Фёдор Черенков - [5]
И дальше понес полный бред. Я как мог пытался его успокоить..."
Позвонили родным, дали Феде трубку, но если бы все было так просто... Руководители делегации стали подумывать о досрочной отправке Черенкова домой, но сажать его одного в самолет было рискованно. Сошлись на том, что освободили от тренировок и установили аккуратный контроль.
По возвращении в Москву Федором занялись врачи, лечившие его раньше, и довольно быстро привели в норму. 3 марта он уже сыграл за "Спартак" в матче открытия сезона, а во втором туре положил два "Зениту".
А сборная тщетно пыталась найти прошлогоднюю игру. Уступила дома англичанам и в гостях румынам (в каждом из двух матчей Чивадзе не забил пенальти). Последней каплей стал майский домашний матч с финнами. Восемь киевских игроков синхронно отбыли номер, и эта нулевая ничья ожидаемо спустила курок. Через пару дней Малофеев был отправлен в отставку. Бразды правления передали амнистированному Лобановскому, чье "Динамо" выиграло накануне Кубок кубков.

#### [ИСХОДНЫЙ ПЕРЕЧЕНЬ]
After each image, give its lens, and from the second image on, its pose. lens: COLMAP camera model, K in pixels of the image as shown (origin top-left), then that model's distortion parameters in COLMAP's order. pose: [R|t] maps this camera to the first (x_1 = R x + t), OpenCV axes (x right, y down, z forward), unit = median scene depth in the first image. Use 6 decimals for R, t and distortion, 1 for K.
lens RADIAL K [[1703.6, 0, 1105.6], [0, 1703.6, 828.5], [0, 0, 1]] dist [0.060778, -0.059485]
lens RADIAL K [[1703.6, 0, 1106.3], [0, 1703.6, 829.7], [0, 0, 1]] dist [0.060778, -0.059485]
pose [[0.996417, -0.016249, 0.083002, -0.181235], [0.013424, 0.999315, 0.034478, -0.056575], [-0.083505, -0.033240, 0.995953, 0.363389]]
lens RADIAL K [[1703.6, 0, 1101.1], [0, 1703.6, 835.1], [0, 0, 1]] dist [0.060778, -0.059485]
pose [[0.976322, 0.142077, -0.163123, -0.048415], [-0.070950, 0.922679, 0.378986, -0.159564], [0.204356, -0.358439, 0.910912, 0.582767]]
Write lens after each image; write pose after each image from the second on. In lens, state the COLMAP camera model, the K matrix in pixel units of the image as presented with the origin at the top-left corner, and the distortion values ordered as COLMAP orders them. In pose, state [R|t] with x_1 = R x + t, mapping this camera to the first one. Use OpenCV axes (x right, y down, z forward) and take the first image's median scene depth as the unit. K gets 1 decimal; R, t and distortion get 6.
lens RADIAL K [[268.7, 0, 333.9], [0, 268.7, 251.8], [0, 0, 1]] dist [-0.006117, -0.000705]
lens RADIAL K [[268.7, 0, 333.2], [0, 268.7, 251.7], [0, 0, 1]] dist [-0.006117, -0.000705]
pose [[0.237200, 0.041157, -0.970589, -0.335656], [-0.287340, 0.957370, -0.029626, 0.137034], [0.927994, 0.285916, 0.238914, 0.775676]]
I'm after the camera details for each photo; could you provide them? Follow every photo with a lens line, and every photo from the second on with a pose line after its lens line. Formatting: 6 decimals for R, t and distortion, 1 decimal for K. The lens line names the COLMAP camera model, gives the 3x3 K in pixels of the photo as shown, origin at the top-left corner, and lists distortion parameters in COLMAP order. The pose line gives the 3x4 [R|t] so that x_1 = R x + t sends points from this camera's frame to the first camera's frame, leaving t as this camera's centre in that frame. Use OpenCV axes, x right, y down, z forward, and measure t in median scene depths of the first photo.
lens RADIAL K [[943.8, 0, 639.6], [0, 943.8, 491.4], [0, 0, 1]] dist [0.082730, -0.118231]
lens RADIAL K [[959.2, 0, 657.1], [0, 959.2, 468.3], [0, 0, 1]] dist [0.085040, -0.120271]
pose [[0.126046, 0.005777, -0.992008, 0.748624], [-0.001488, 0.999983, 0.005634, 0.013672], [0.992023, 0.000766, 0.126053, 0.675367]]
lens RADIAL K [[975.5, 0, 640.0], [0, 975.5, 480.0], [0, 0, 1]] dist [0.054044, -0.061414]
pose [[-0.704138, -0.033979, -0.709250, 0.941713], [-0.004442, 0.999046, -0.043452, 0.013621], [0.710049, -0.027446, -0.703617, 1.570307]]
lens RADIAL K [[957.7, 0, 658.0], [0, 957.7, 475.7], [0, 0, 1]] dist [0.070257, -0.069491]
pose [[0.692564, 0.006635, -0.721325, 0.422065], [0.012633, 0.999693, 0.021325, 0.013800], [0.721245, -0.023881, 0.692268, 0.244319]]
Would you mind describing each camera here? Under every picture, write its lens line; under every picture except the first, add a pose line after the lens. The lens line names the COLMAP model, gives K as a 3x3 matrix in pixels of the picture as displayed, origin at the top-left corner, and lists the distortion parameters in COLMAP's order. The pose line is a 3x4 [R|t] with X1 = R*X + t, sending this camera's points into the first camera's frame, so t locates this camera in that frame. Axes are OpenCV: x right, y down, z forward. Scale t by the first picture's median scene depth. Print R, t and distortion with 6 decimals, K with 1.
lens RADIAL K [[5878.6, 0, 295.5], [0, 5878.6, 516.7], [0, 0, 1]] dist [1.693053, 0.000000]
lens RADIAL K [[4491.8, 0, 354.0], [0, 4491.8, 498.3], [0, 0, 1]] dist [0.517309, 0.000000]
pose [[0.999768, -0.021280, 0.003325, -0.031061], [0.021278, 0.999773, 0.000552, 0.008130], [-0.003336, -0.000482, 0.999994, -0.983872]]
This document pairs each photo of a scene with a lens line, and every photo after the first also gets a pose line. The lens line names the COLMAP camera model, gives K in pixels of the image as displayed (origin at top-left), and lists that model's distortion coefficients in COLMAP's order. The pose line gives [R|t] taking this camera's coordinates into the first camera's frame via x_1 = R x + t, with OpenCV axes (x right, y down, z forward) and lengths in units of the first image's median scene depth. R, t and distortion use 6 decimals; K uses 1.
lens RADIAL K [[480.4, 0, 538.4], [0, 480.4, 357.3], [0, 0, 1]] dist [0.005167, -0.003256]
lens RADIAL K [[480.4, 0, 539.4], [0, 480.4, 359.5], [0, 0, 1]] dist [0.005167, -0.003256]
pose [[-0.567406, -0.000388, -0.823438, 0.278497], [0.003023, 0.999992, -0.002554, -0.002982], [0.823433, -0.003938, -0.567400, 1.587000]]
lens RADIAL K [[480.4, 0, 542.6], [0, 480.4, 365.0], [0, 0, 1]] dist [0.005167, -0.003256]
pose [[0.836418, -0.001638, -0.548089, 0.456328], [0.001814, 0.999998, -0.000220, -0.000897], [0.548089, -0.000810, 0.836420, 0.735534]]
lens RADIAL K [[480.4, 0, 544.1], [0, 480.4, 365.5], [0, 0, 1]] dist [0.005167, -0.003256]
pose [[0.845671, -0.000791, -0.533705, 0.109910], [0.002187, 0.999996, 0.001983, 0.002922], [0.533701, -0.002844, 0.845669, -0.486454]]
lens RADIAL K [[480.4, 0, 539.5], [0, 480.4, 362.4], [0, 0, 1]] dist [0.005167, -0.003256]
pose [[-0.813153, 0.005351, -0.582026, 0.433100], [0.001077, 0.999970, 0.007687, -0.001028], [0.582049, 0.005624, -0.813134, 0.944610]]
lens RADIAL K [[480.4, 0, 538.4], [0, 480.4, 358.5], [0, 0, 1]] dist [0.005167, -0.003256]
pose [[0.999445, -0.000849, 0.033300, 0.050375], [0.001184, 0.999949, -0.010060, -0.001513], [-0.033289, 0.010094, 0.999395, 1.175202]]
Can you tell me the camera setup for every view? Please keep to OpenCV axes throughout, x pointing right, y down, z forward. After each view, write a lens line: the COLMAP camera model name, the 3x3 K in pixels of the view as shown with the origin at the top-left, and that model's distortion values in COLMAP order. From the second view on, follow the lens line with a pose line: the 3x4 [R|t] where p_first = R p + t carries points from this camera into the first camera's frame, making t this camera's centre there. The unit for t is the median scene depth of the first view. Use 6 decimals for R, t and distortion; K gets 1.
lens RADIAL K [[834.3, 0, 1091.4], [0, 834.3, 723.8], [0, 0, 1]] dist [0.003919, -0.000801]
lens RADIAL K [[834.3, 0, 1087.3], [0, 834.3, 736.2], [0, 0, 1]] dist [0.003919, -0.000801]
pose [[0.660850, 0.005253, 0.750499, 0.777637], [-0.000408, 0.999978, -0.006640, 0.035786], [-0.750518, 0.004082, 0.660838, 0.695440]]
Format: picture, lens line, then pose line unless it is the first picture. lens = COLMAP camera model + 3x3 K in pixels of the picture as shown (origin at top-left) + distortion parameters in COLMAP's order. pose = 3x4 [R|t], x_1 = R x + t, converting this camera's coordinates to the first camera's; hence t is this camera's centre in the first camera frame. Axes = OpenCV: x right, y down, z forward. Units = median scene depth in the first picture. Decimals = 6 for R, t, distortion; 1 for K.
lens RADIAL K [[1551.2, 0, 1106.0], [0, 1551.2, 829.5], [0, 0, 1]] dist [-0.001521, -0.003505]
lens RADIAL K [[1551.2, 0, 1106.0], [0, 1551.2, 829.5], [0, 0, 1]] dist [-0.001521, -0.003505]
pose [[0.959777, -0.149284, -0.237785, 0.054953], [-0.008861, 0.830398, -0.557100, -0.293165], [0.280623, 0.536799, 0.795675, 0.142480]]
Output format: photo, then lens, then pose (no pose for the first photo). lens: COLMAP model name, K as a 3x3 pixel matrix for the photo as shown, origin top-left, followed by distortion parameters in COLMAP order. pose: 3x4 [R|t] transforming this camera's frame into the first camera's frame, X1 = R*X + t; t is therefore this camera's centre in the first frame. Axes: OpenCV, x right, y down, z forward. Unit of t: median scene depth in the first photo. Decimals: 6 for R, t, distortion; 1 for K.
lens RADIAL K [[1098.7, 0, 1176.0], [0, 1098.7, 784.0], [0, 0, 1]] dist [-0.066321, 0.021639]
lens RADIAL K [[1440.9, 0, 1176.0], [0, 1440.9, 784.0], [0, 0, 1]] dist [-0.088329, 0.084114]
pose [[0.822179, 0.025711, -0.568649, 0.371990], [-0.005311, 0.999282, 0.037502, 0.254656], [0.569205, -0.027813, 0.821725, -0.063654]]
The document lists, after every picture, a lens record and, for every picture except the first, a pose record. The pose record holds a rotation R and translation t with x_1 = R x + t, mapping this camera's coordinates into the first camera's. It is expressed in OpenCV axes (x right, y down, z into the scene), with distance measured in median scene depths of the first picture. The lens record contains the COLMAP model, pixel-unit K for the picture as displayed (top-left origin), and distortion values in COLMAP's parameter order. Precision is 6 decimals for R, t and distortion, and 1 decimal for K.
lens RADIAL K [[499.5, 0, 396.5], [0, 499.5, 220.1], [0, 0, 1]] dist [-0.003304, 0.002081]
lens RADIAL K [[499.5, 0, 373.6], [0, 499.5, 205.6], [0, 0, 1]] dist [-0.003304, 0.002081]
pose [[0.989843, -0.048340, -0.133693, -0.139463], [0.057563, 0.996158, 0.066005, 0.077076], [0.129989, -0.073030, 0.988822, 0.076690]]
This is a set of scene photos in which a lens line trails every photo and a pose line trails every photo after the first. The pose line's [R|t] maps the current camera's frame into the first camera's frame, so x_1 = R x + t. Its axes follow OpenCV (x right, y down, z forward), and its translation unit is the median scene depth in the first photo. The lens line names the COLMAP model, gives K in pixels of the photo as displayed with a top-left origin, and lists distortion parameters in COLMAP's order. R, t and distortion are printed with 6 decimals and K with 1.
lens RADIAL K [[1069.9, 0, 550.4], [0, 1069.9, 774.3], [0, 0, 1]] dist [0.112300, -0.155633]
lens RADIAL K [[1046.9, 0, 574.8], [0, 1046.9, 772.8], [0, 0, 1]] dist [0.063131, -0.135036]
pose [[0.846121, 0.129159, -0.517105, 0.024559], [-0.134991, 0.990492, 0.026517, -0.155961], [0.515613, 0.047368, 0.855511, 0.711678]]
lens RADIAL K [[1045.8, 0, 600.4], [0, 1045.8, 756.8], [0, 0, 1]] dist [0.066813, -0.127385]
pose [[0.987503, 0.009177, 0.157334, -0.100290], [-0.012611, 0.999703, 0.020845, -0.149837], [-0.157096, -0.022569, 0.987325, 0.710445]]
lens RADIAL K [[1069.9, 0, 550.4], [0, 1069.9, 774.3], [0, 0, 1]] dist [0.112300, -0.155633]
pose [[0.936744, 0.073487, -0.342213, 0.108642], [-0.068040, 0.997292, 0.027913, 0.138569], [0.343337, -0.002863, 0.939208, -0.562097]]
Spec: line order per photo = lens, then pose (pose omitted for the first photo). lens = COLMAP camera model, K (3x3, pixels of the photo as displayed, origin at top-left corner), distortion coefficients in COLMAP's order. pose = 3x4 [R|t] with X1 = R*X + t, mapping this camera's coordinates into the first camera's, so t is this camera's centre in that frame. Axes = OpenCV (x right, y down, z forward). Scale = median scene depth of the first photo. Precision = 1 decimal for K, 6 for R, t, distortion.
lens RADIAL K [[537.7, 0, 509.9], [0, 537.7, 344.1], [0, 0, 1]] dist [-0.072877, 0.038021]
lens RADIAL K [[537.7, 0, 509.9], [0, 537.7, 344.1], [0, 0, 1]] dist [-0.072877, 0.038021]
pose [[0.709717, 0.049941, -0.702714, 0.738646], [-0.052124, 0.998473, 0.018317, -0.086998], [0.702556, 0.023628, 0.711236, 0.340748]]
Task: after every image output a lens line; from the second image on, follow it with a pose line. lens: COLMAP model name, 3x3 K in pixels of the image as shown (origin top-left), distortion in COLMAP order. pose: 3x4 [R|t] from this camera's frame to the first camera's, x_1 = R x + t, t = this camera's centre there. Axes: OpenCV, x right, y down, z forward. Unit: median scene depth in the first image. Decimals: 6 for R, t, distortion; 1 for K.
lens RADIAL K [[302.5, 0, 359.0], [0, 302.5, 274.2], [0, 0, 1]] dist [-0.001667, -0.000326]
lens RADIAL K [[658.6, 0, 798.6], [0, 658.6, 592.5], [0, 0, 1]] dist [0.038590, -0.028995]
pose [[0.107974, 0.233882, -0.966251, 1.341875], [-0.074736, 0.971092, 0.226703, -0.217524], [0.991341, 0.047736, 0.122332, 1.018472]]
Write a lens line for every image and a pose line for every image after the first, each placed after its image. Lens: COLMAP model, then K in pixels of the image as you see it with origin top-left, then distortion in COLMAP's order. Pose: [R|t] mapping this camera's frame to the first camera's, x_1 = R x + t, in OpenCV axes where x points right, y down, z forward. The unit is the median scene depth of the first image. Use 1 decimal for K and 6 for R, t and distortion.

#### [ЗАДАЧИ ДЛЯ РЕШЕНИЯ]
- a) За какой клуб Черенков сыграл 3 марта в матче открытия сезона, согласно тексту о Фёдоре Черенкове?
- b) Измените фрагмент текста о Фёдоре Черенкове между «По возвращении в» и «накануне Кубок кубков.» включительно, заменив «в гостях» на «на выезде».
- c) Допишите текст о Фёдоре Черенкове, продолжив его сразу после последнего предложения.
Перечень здесь никак не используется.

#### [ОТВЕТЫ ПО ЗАДАНИЯМ]
- a) За «Спартак».

- b)
По возвращении в Москву Федором занялись врачи, лечившие его раньше, и довольно быстро привели в норму. 3 марта он уже сыграл за "Спартак" в матче открытия сезона, а во втором туре положил два "Зениту".
А сборная тщетно пыталась найти прошлогоднюю игру. Уступила дома англичанам и на выезде румынам (в каждом из двух матчей Чивадзе не забил пенальти). Последней каплей стал майский домашний матч с финнами. Восемь киевских игроков синхронно отбыли номер, и эта нулевая ничья ожидаемо спустила курок. Через пару дней Малофеев был отправлен в отставку. Бразды правления передали амнистированному Лобановскому, чье "Динамо" выиграло накануне Кубок кубков.

- c)
Назначение перед отправкой в Мексику на место коллеги, у которого не заладилось, на волне европейского успеха и большого клубного представительства было пусть где-то и рационально, но с учетом решения им задачи вывода сборной на чемпионат — не по-человечески. По большому счету, к Валерию Васильевичу нет претензий, не он себя назначал. Мог бы, конечно, поступить благородно, однако тренерская стезя не по майскому лугу — по минному полю петляет. Жесткая штука конкуренция, а за чемпионат мира особенно.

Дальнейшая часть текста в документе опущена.